_HOW TO COMPLETE THIS TASK_. Copy the whole listing below exactly, with nothing left out.

_DATA UNDER STUDY_.
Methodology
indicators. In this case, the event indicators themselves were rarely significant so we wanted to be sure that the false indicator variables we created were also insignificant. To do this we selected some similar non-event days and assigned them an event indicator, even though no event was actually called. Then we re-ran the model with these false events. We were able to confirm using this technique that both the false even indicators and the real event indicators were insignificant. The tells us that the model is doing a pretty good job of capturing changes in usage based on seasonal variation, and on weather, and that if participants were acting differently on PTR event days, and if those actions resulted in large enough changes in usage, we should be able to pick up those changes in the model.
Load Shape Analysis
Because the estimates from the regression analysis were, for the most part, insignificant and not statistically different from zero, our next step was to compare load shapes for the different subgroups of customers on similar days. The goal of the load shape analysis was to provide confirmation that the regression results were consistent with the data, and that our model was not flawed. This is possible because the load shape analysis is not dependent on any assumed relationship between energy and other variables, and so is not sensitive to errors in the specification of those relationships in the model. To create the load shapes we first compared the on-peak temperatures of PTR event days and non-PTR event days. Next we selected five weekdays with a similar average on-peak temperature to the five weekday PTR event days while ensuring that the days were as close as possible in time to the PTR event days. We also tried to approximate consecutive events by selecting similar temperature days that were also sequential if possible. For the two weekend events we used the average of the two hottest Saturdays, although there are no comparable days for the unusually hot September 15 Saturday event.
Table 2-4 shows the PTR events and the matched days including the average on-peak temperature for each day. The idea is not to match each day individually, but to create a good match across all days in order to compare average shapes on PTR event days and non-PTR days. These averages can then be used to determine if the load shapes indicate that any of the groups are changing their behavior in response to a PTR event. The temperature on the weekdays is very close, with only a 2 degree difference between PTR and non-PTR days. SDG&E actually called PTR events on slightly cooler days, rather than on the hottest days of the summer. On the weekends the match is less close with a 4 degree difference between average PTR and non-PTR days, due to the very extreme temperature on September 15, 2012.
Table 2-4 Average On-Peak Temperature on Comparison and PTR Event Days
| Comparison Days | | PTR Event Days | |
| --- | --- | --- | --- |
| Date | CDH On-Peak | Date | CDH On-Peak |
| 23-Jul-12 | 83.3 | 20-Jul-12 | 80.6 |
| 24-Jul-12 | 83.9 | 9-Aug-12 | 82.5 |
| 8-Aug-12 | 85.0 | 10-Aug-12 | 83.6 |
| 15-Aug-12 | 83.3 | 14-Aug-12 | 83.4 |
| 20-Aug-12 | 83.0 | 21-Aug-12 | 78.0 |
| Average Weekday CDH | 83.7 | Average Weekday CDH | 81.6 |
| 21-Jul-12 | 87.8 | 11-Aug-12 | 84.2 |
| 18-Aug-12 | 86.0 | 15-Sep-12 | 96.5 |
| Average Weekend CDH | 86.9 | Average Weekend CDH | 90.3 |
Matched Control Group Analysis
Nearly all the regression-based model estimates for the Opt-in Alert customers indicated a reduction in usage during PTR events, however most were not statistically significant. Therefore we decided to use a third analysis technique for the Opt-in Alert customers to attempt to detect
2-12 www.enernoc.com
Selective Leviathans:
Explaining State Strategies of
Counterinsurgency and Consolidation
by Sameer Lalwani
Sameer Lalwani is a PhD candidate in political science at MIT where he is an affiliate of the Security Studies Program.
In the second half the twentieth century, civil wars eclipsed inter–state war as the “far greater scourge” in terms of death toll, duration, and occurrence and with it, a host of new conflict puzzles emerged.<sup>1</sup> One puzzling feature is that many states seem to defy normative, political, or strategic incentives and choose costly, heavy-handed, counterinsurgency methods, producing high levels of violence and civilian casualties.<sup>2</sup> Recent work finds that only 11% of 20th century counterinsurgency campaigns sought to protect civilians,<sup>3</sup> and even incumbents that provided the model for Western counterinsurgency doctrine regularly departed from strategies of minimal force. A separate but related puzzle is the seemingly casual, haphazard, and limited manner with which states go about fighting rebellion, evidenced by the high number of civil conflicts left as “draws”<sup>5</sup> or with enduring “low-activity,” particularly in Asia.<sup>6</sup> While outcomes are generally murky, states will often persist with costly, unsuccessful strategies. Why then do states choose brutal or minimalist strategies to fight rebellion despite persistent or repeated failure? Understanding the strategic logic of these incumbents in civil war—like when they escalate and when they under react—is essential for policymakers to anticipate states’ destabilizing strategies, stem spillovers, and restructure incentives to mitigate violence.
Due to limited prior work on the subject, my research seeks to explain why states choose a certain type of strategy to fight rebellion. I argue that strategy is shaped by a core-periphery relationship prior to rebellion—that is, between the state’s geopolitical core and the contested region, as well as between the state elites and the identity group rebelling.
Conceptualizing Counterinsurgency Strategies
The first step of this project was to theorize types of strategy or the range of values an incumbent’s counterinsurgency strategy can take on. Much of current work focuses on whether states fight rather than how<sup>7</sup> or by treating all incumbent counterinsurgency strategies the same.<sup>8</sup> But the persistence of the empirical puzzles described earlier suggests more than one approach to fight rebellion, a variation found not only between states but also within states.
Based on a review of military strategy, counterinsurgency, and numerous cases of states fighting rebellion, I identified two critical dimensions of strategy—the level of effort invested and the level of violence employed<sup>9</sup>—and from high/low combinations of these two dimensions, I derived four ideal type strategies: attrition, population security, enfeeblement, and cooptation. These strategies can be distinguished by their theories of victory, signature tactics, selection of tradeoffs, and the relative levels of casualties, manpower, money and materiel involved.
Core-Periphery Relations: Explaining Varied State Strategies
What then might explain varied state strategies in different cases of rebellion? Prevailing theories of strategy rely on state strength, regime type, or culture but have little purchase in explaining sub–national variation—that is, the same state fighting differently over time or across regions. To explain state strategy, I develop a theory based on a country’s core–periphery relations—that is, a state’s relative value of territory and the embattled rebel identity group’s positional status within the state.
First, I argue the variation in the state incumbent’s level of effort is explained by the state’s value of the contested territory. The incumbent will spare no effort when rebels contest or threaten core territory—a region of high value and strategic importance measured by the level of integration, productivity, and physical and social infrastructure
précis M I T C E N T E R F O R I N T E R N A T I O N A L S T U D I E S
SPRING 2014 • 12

_RESPONSE AREA_.
Methodology
indicators. In this case, the event indicators themselves were rarely significant so we wanted to be sure that the false indicator variables we created were also insignificant. To do this we selected some similar non-event days and assigned them an event indicator, even though no event was actually called. Then we re-ran the model with these false events. We were able to confirm using this technique that both the false even indicators and the real event indicators were insignificant. The tells us that the model is doing a pretty good job of capturing changes in usage based on seasonal variation, and on weather, and that if participants were acting differently on PTR event days, and if those actions resulted in large enough changes in usage, we should be able to pick up those changes in the model.
Load Shape Analysis
Because the estimates from the regression analysis were, for the most part, insignificant and not statistically different from zero, our next step was to compare load shapes for the different subgroups of customers on similar days. The goal of the load shape analysis was to provide confirmation that the regression results were consistent with the data, and that our model was not flawed. This is possible because the load shape analysis is not dependent on any assumed relationship between energy and other variables, and so is not sensitive to errors in the specification of those relationships in the model. To create the load shapes we first compared the on-peak temperatures of PTR event days and non-PTR event days. Next we selected five weekdays with a similar average on-peak temperature to the five weekday PTR event days while ensuring that the days were as close as possible in time to the PTR event days. We also tried to approximate consecutive events by selecting similar temperature days that were also sequential if possible. For the two weekend events we used the average of the two hottest Saturdays, although there are no comparable days for the unusually hot September 15 Saturday event.
Table 2-4 shows the PTR events and the matched days including the average on-peak temperature for each day. The idea is not to match each day individually, but to create a good match across all days in order to compare average shapes on PTR event days and non-PTR days. These averages can then be used to determine if the load shapes indicate that any of the groups are changing their behavior in response to a PTR event. The temperature on the weekdays is very close, with only a 2 degree difference between PTR and non-PTR days. SDG&E actually called PTR events on slightly cooler days, rather than on the hottest days of the summer. On the weekends the match is less close with a 4 degree difference between average PTR and non-PTR days, due to the very extreme temperature on September 15, 2012.
Table 2-4 Average On-Peak Temperature on Comparison and PTR Event Days
| Comparison Days | | PTR Event Days | |
| --- | --- | --- | --- |
| Date | CDH On-Peak | Date | CDH On-Peak |
| 23-Jul-12 | 83.3 | 20-Jul-12 | 80.6 |
| 24-Jul-12 | 83.9 | 9-Aug-12 | 82.5 |
| 8-Aug-12 | 85.0 | 10-Aug-12 | 83.6 |
| 15-Aug-12 | 83.3 | 14-Aug-12 | 83.4 |
| 20-Aug-12 | 83.0 | 21-Aug-12 | 78.0 |
| Average Weekday CDH | 83.7 | Average Weekday CDH | 81.6 |
| 21-Jul-12 | 87.8 | 11-Aug-12 | 84.2 |
| 18-Aug-12 | 86.0 | 15-Sep-12 | 96.5 |
| Average Weekend CDH | 86.9 | Average Weekend CDH | 90.3 |
Matched Control Group Analysis
Nearly all the regression-based model estimates for the Opt-in Alert customers indicated a reduction in usage during PTR events, however most were not statistically significant. Therefore we decided to use a third analysis technique for the Opt-in Alert customers to attempt to detect
2-12 www.enernoc.com
Selective Leviathans:
Explaining State Strategies of
Counterinsurgency and Consolidation
by Sameer Lalwani
Sameer Lalwani is a PhD candidate in political science at MIT where he is an affiliate of the Security Studies Program.
In the second half the twentieth century, civil wars eclipsed inter–state war as the “far greater scourge” in terms of death toll, duration, and occurrence and with it, a host of new conflict puzzles emerged.<sup>1</sup> One puzzling feature is that many states seem to defy normative, political, or strategic incentives and choose costly, heavy-handed, counterinsurgency methods, producing high levels of violence and civilian casualties.<sup>2</sup> Recent work finds that only 11% of 20th century counterinsurgency campaigns sought to protect civilians,<sup>3</sup> and even incumbents that provided the model for Western counterinsurgency doctrine regularly departed from strategies of minimal force. A separate but related puzzle is the seemingly casual, haphazard, and limited manner with which states go about fighting rebellion, evidenced by the high number of civil conflicts left as “draws”<sup>5</sup> or with enduring “low-activity,” particularly in Asia.<sup>6</sup> While outcomes are generally murky, states will often persist with costly, unsuccessful strategies. Why then do states choose brutal or minimalist strategies to fight rebellion despite persistent or repeated failure? Understanding the strategic logic of these incumbents in civil war—like when they escalate and when they under react—is essential for policymakers to anticipate states’ destabilizing strategies, stem spillovers, and restructure incentives to mitigate violence.
Due to limited prior work on the subject, my research seeks to explain why states choose a certain type of strategy to fight rebellion. I argue that strategy is shaped by a core-periphery relationship prior to rebellion—that is, between the state’s geopolitical core and the contested region, as well as between the state elites and the identity group rebelling.
Conceptualizing Counterinsurgency Strategies
The first step of this project was to theorize types of strategy or the range of values an incumbent’s counterinsurgency strategy can take on. Much of current work focuses on whether states fight rather than how<sup>7</sup> or by treating all incumbent counterinsurgency strategies the same.<sup>8</sup> But the persistence of the empirical puzzles described earlier suggests more than one approach to fight rebellion, a variation found not only between states but also within states.
Based on a review of military strategy, counterinsurgency, and numerous cases of states fighting rebellion, I identified two critical dimensions of strategy—the level of effort invested and the level of violence employed<sup>9</sup>—and from high/low combinations of these two dimensions, I derived four ideal type strategies: attrition, population security, enfeeblement, and cooptation. These strategies can be distinguished by their theories of victory, signature tactics, selection of tradeoffs, and the relative levels of casualties, manpower, money and materiel involved.
Core-Periphery Relations: Explaining Varied State Strategies
What then might explain varied state strategies in different cases of rebellion? Prevailing theories of strategy rely on state strength, regime type, or culture but have little purchase in explaining sub–national variation—that is, the same state fighting differently over time or across regions. To explain state strategy, I develop a theory based on a country’s core–periphery relations—that is, a state’s relative value of territory and the embattled rebel identity group’s positional status within the state.
First, I argue the variation in the state incumbent’s level of effort is explained by the state’s value of the contested territory. The incumbent will spare no effort when rebels contest or threaten core territory—a region of high value and strategic importance measured by the level of integration, productivity, and physical and social infrastructure
précis M I T C E N T E R F O R I N T E R N A T I O N A L S T U D I E S
SPRING 2014 • 12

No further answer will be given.